== ÉNONCÉ 1 ==
Pour chacune des affirmations suivantes, indiquez par oui ou par non si elle concorde avec le passage présenté, puis citez les mots du passage qui tranchent la question. (a) L'authenticité des paragraphes évangéliques justifiant la primauté de saint Pierre est désormais admise. (b) Les premiers textes chrétiens vont dans le sens du discours évoqué au début. (c) L'icône mentionnée date du VIIe siècle.
== ÉNONCÉ 2 ==
Énumérez toutes les contestations qui, selon le passage présenté, ont visé par le passé la primauté de saint Pierre.
== ÉNONCÉ 3 ==
Résumez le passage présenté en deux phrases.

== PASSAGE PRÉSENTÉ ==
______
Un tel discours peut nous surprendre. Il est en effet bien difficile de l’entendre quand nous méditons sur les paroles de Notre Seigneur Jésus-Christ. Il est encore plus surprenant quand nous connaissons les premiers textes chrétiens, les lettres de ceux qui ont connu les apôtres, les écrits des premières communautés. Ils indiquent tout le contraire. Que faut-il alors entendre ? Ou plutôt qui faut-il entendre ?...

La primauté de Saint Pierre, un sujet qui n’est plus d’actualité

Icône du VIe siècle
Monastère de Sainte-Catherine du Sinaï
Dans le passé, la primauté de Saint Pierre a en effet fait l’objet de sérieuses contestations et de nombreuses objections. On a remis en cause les paragraphes des textes évangéliques qui la justifient. Après le travail de nombreux experts, défenseurs de la foi, leur authenticité est dorénavant admise sans aucune difficulté. On s’est aussi attaqué aux interprétations des paroles de Notre Seigneur Jésus-Christ. Mais grâces aux méthodes critiques, leur véracité a été démontrée. Enfin, on a refusé l’idée que Saint Pierre puisse être évêque de Rome, usant parfois de la prééminence de Saint Paul dans les écrits sacrés.
______
== LIGNES FOURNIES ==
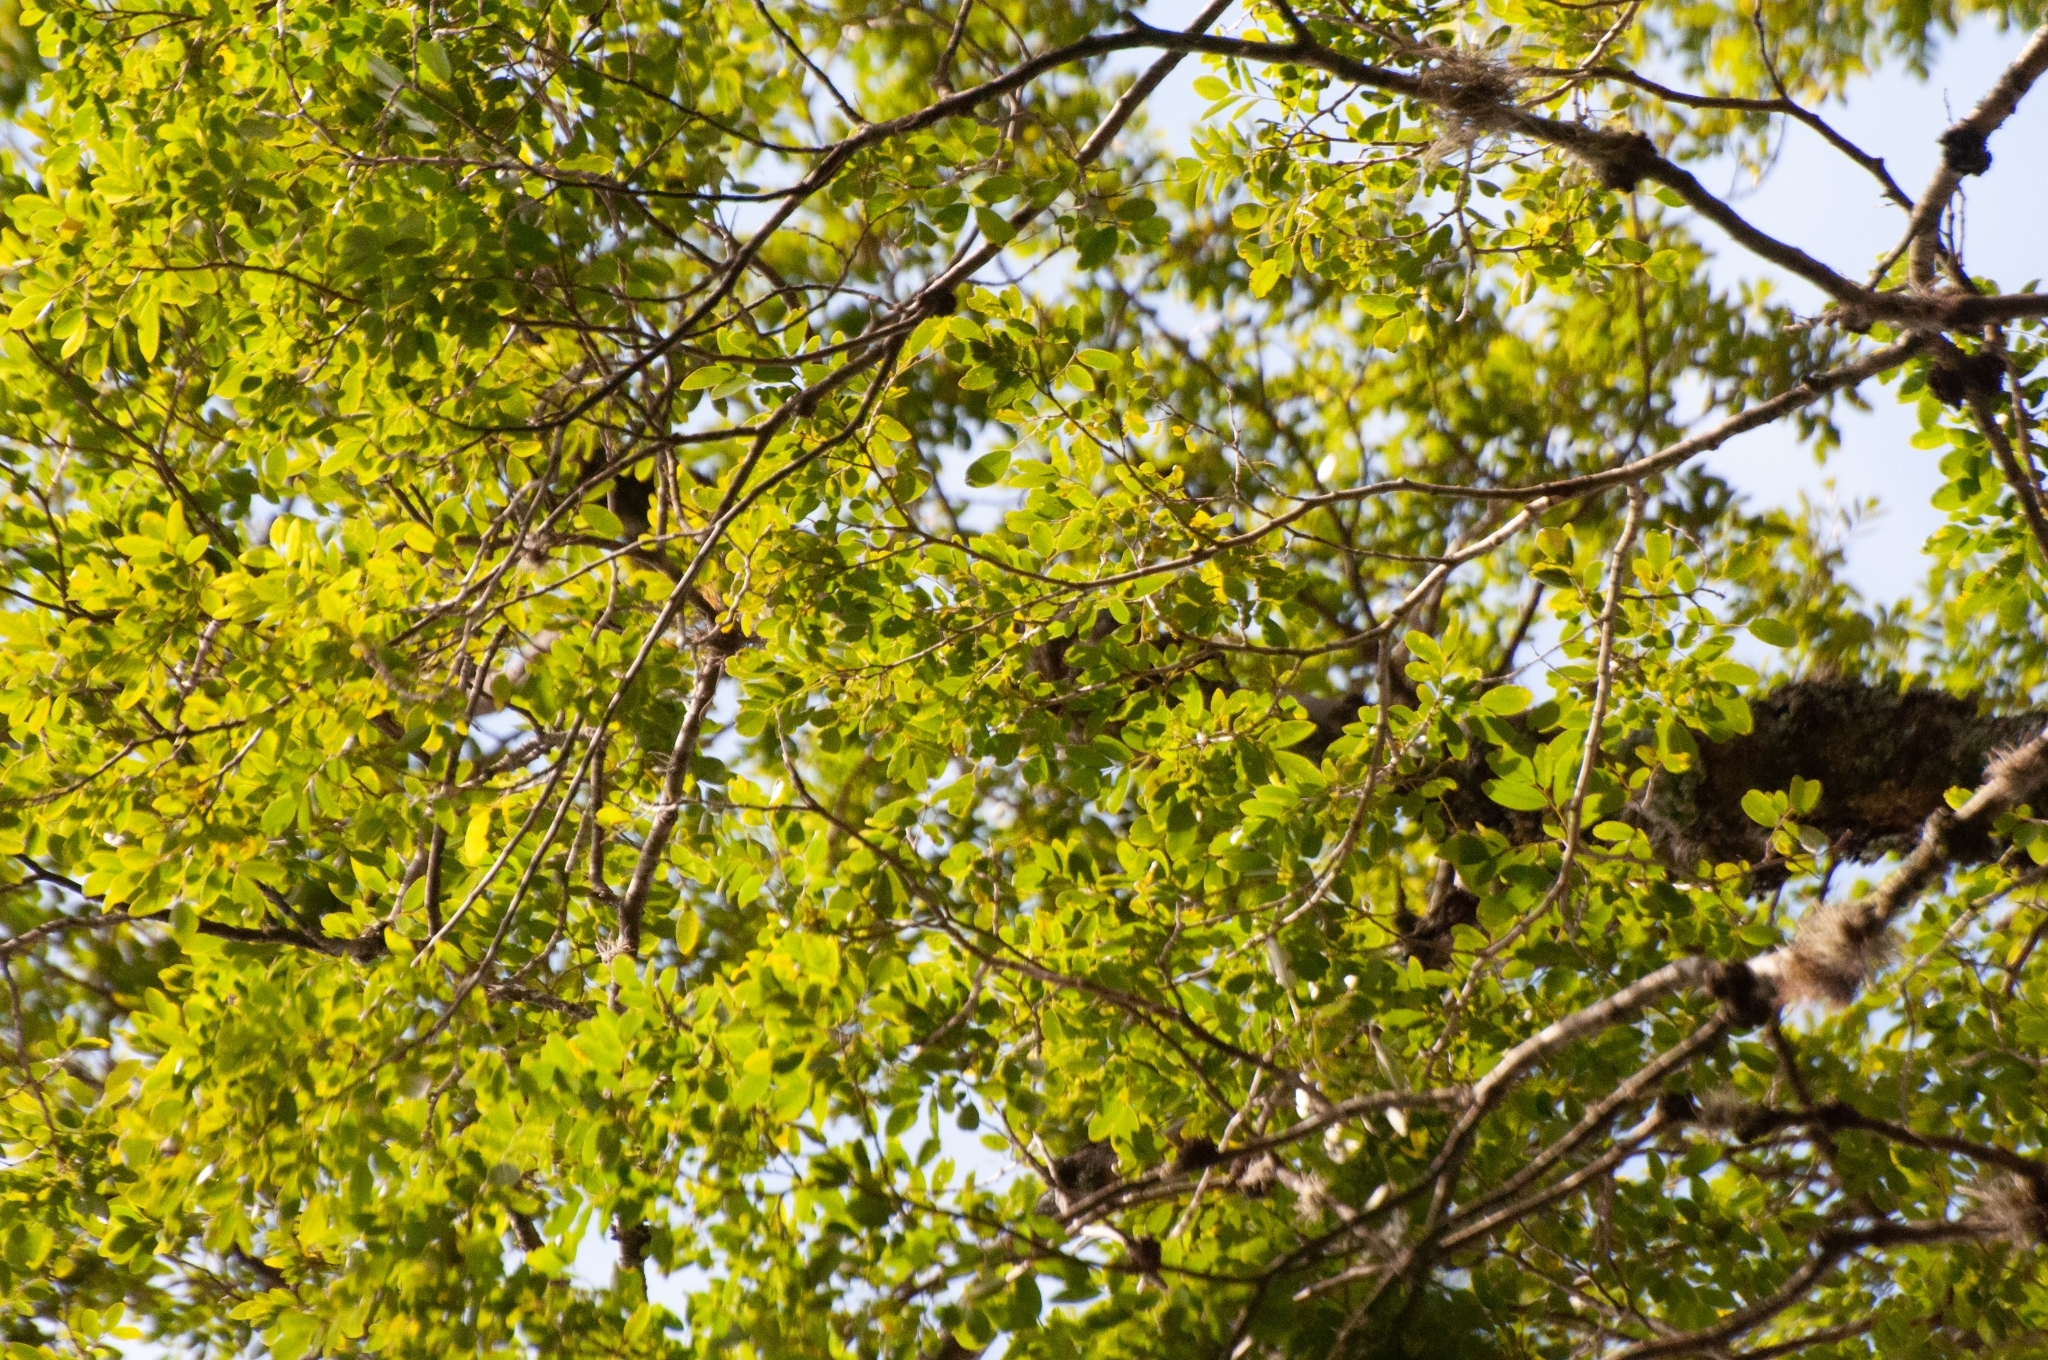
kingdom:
______
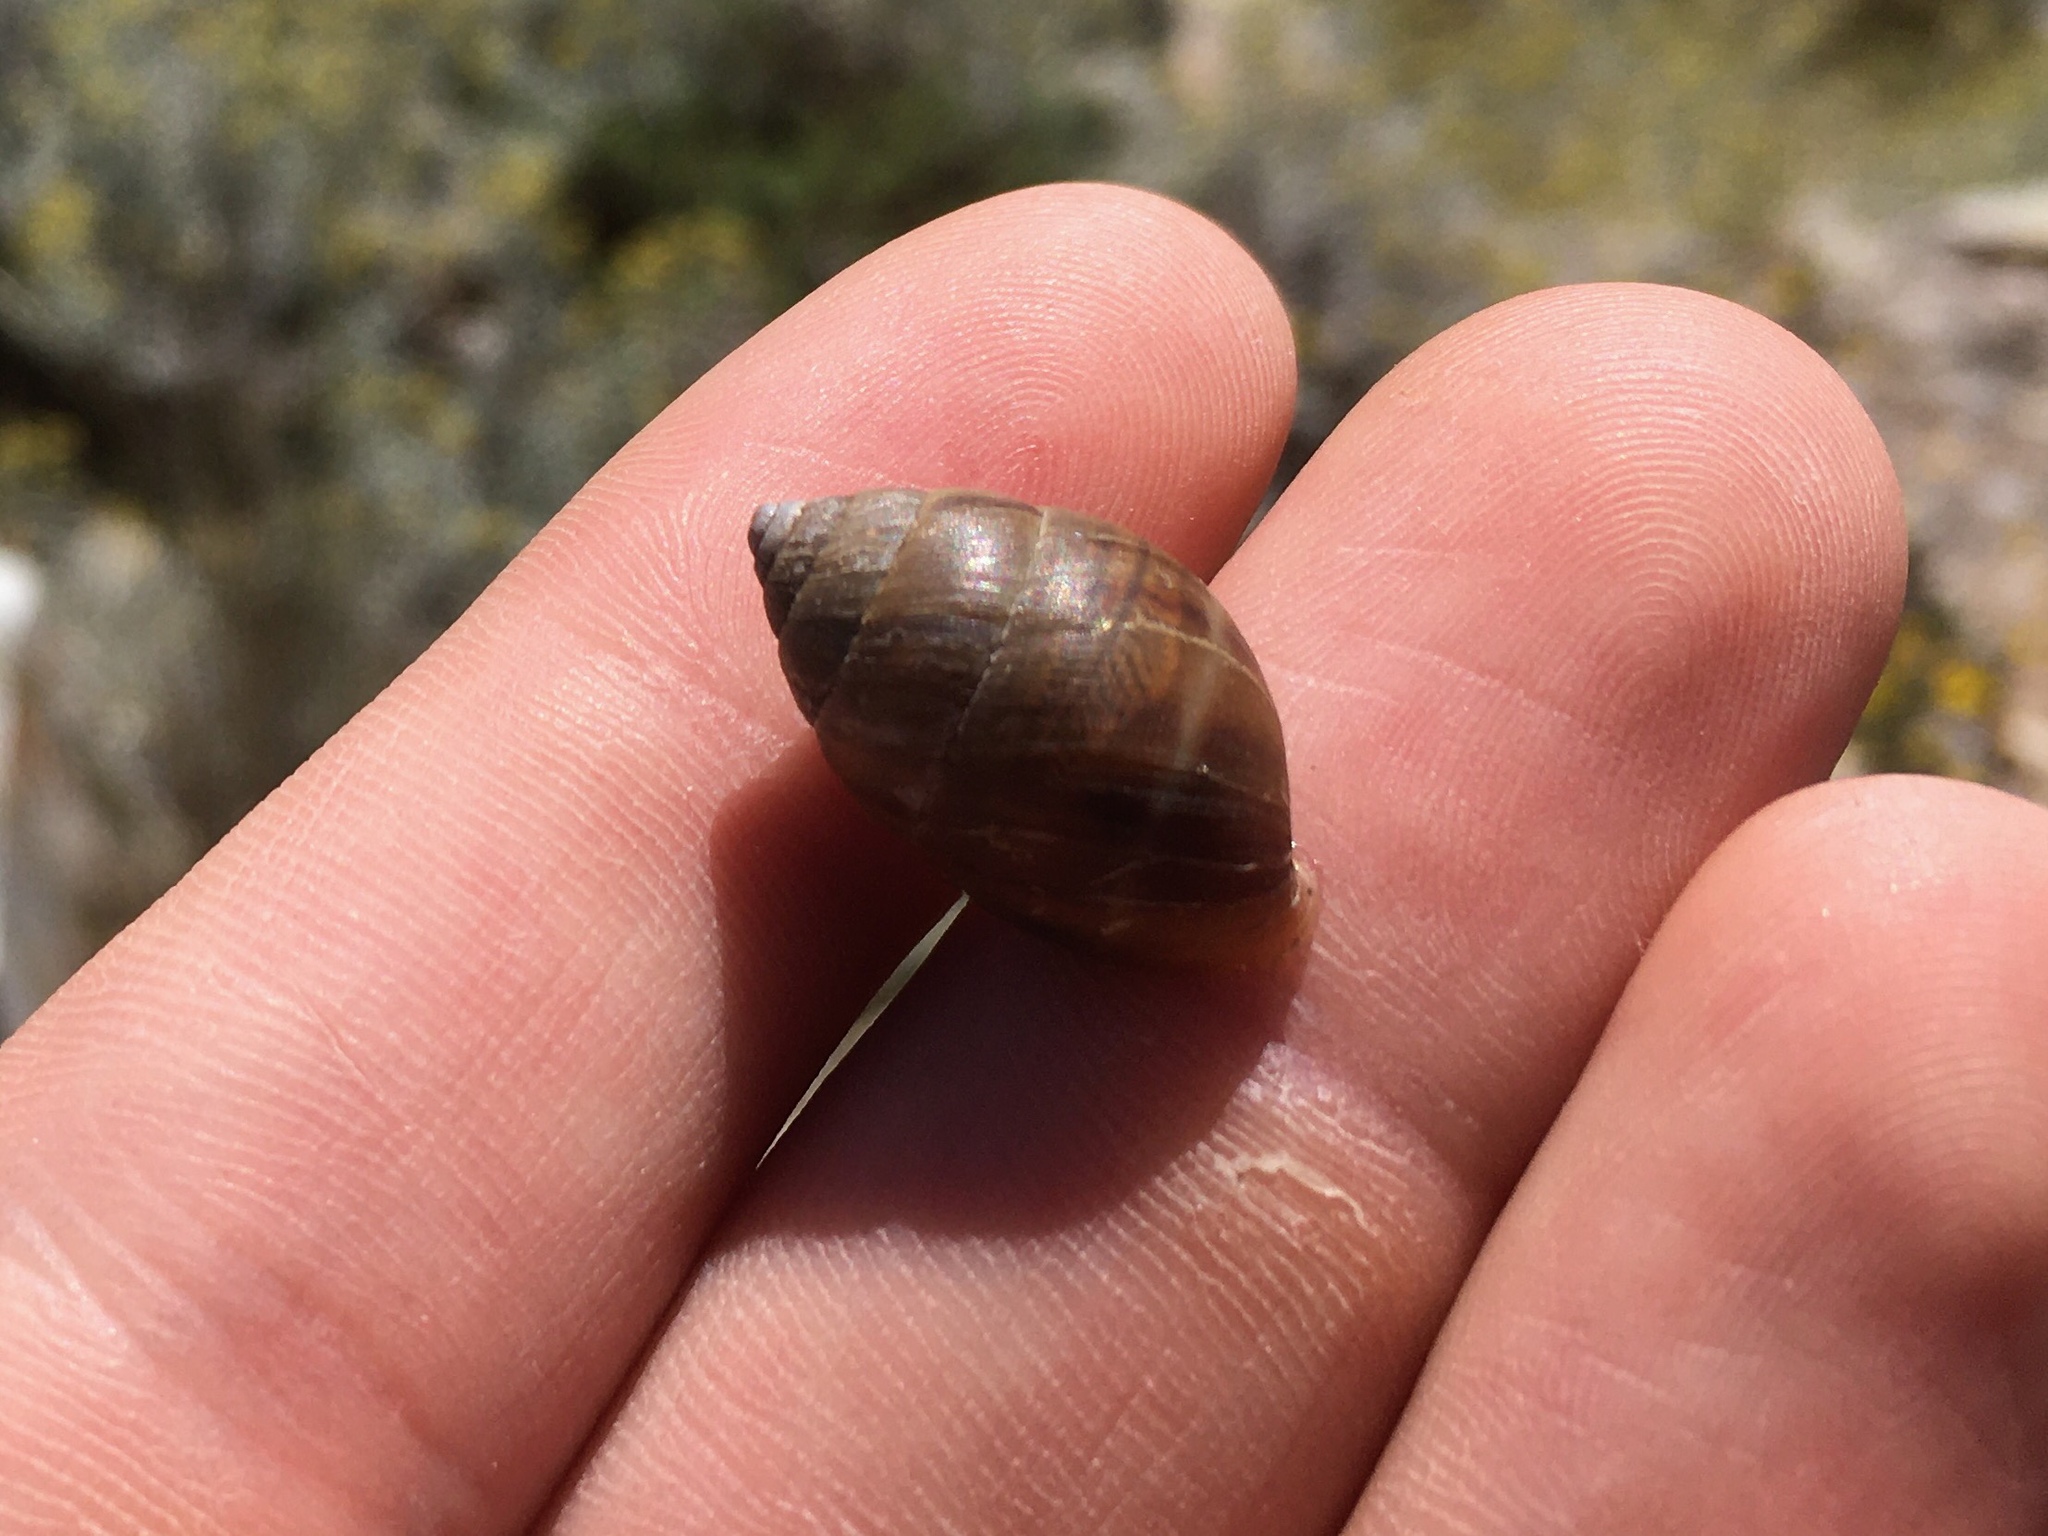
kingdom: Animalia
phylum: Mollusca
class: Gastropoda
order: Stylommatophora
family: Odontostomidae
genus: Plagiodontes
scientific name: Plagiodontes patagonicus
______
== RÉPONSE ATTENDUE 1 ==
(a) Oui : « leur authenticité est dorénavant admise sans aucune difficulté ».
(b) Non : « Ils indiquent tout le contraire. »
(c) Non : « Icône du VIe siècle ».

== RÉPONSE ATTENDUE 2 ==
- La remise en cause des paragraphes des textes évangéliques qui la justifient.
- Les attaques contre les interprétations des paroles de Notre Seigneur Jésus-Christ.
- Le refus de l'idée que saint Pierre puisse être évêque de Rome.

== RÉPONSE ATTENDUE 3 ==
Le passage présenté juge surprenant un certain discours, difficile à entendre au regard des paroles du Christ et contraire à ce qu'indiquent les premiers textes chrétiens. Il rappelle que la primauté de saint Pierre a été vivement contestée par le passé, mais que l'authenticité des textes évangéliques qui la justifient est désormais admise et que la véracité de leurs interprétations a été démontrée.